Walsh comes out fighting
Head coach insists he was forced out by the IABA
Billy Walsh has accused the Irish Amateur Boxing Association of forcing him out of his position as its head coach and said he is taking up a new position in the United States because he felt he wasn’t wanted here.
After weeks of intense speculation surrounding his future, Walsh resigned his position last Monday, sparking a backlash of criticism against the IABA.
Kieran Mulvey, chairman of the newly-formed Sport Ireland, heavily criticised the association, saying it had shown “gross disrespect”.
On Friday, the association said it had done all it could “within reason” to prevent Walsh from taking up a new role with the US women’s boxing team and denied that they wanted him to leave.
But in a hard-hitting statement on Saturday, Walsh said he firmly believed the IABA “had no intention or desire to engage me into the future”.
He added: “I believe they did not want me to stay. I was left with no alternative, but to resign.
“I could not work for someone who clearly did not want me, who was going out of their way to undermine my position and who wanted me to work under terms that were simply unworkable.”
Walsh, who flew to the US on Thursday, where he is expected to put pen to paper on his new deal, rejected suggestions that money was a motivation in his decision.
“The IABA has clearly implied that I have left because of money, and that a contract was agreed on September 14,” Walsh said.
“This is simply incorrect. For ultimate clarity, I want it on the record that I did not resign from the IABA because of money.
“Of course I wanted better financial terms. However, it was the non-financial and practical working terms that were the deciding factor in my decision to resign.”
Walsh had been offered a three-year contract, understood to be in the region of €110,000 a year. He was also offered severance as the deal included him leaving the IABA staff as a permanent employee in exchange for a fixed-term contract to be funded by Sport Ireland.
But Walsh felt that he was left with no option but to resign because of a number of conditions which were part of the new contract.
“The IABA could not have been shocked or surprised that I resigned, given their disrespectful response and blatant disregard for my required changes to the proposed contract,” he said. “What I was offered was unworkable and aimed at forcing me to resign.

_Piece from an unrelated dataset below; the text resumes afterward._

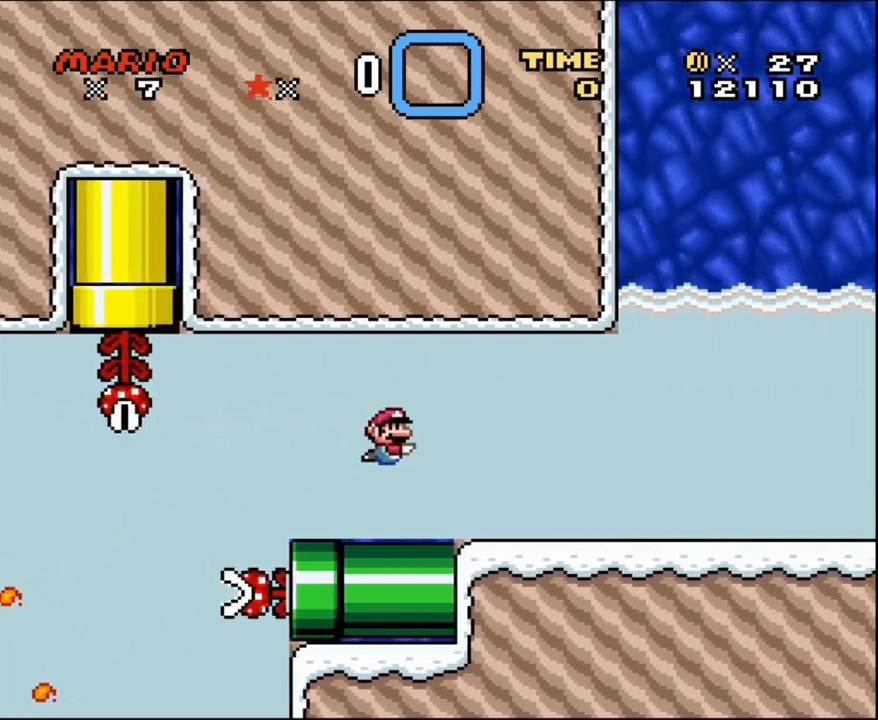
{"buttons": ["B", "Y", "DPAD_DOWN", "DPAD_LEFT"], "events": [[150, "B", "down"], [267, "B", "up"], [483, "B", "down"]]}
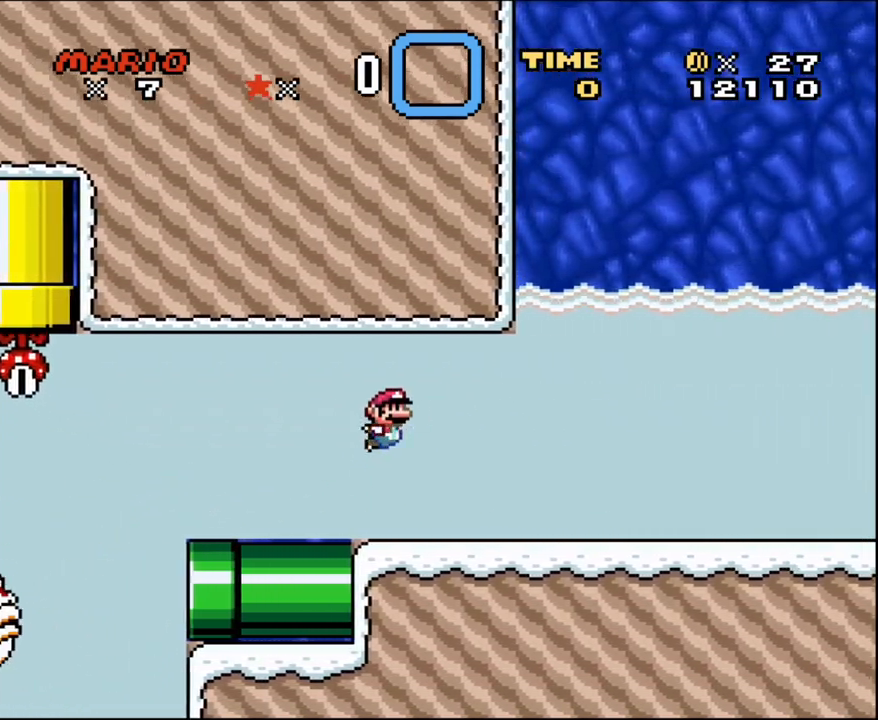
{"buttons": ["B", "Y", "DPAD_DOWN", "DPAD_LEFT"], "events": [[167, "B", "up"], [383, "B", "down"]]}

“Following much reflection and careful personal consideration, it became clear to me that the IABA had simply made an offer on the September 14 on the financial aspects of the deal only because the Minister (for Sport, Michael Ring) had placed pressure on them to reach a deal.
“It is my view that the IABA deliberately constructed their subsequent proposed contract in a manner that I could not accept and delayed getting it to me to put me under further pressure in my discussions with the USA.”